Other analysts express surprise that movies have done so well despite the makeover of the entertainment world, producing options from smartphones to tablets – devices that can stream movies – or competition from stay-at-home options, such as Netflix.
That suggests movies have made it past another large hurdle that pundits and economists thought might spell the demise of moviegoing – following predictions in the early 1980s that video would kill them off, and in the early 1990s that DVDs would do so. “Whatever you think of the quality of movies, they seem to be here to stay,” says Gomery.
“Hollywood has much to celebrate for standing up against all these other options,” says Mr.

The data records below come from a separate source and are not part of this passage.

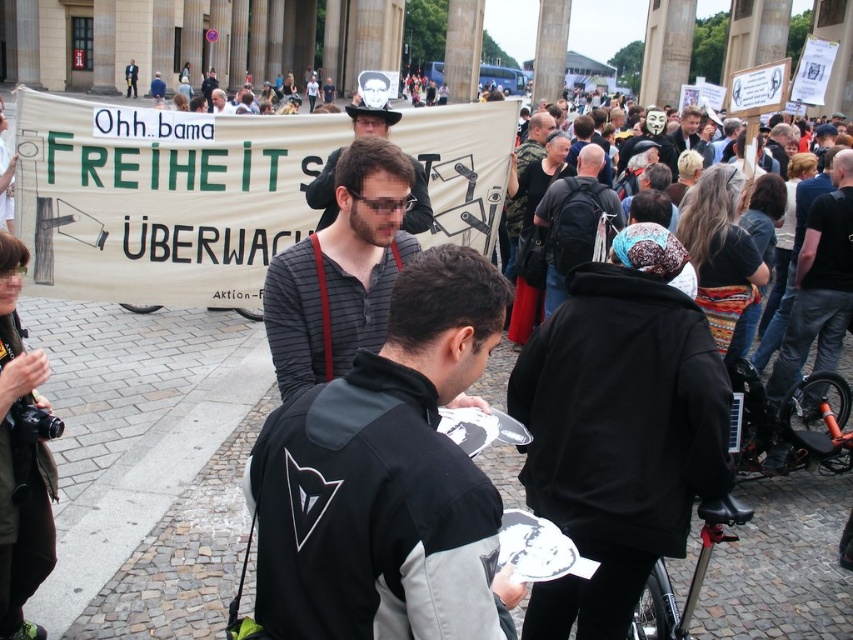
Question: Among these points, which one is farthest from the camera?

Choices:
 (A) (341, 259)
 (B) (457, 580)
 (C) (556, 195)
 (D) (819, 198)

Answer: (C)

Question: Which object is positioned closest to the black leather jacket at upper right?

Choices:
 (A) matte black shirt at center
 (B) striped cotton shirt at center

Answer: (B)

Question: Which of the following is the closest to the observer?

Choices:
 (A) black matte jacket at center
 (B) striped cotton shirt at center

Answer: (A)

Question: Can you confirm if black striped shirt at center is positioned below dark gray backpack at center?

Choices:
 (A) yes
 (B) no

Answer: (A)

Question: From the image, what is the correct spatial relationship of black matte jacket at center in relation to black leather jacket at upper right?

Choices:
 (A) below
 (B) above

Answer: (A)

Question: Where is black striped shirt at center located in relation to black matte jacket at center in the image?

Choices:
 (A) above
 (B) below

Answer: (B)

Dergarabedian. “When you hear buzz that a Bond film should win an Oscar, it’s clear that filmmakers have really grown in their ability to deliver content.”
A further observation this year, say analysts, is that audiences are gravitating away from big-name celebrities to movies with appealing concepts. “Ted” for instance, incorporated a walking/talking Teddy bear with a saucy attitude. At the same time, Tom Cruise, Adam Sandler, and Brad Pitt all had significant flops.

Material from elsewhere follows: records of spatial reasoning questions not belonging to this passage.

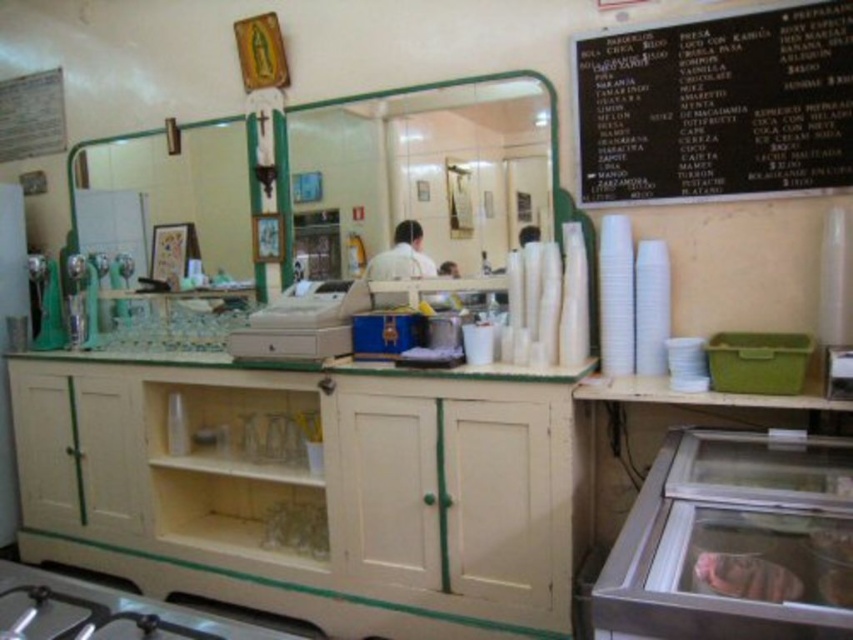
Does transparent glass display case at lower right have a greater width compared to white matte shirt at center?

Correct, the width of transparent glass display case at lower right exceeds that of white matte shirt at center.

Which of these two, transparent glass display case at lower right or white matte shirt at center, stands taller?

white matte shirt at center is taller.

Is point (845, 577) behind point (403, 275)?

No, (845, 577) is closer to viewer.

What are the coordinates of `transparent glass display case at lower right` in the screenshot? It's located at (734, 541).

Can you confirm if black chalkboard at upper right is taller than transparent glass display case at lower right?

Yes, black chalkboard at upper right is taller than transparent glass display case at lower right.

Between point (585, 154) and point (724, 572), which one is positioned behind?

Positioned behind is point (585, 154).

Which is behind, point (781, 51) or point (809, 630)?

Positioned behind is point (781, 51).

Find the location of `black chalkboard at upper right`. black chalkboard at upper right is located at coordinates (717, 106).

Does black chalkboard at upper right have a greater height compared to white matte shirt at center?

Yes.

Is the position of black chalkboard at upper right more distant than that of white matte shirt at center?

No, black chalkboard at upper right is in front of white matte shirt at center.

At what (x,y) coordinates should I click in order to perform the action: click on black chalkboard at upper right. Please return your answer as a coordinate pair (x, y). Looking at the image, I should click on (717, 106).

“Star power has diminished steadily for the past several years to where it is no longer a given that a big name will give you big success,” says Dergarabedian.
Peter Lehman, director of the Center for Film, Media and Popular Culture Arizona State University, warns against drawing too many conclusions from one year of box office figures. But he notes the critical consensus that 2012 was a very good year for movies.
“That bears very little relationship to the box-office records," he says. "Hollywood is more pluralistic than many grant, and a good year is comprised both of blockbusters and many successful, less costly films that do not do nearly as well at the box office but contribute greatly to film culture.”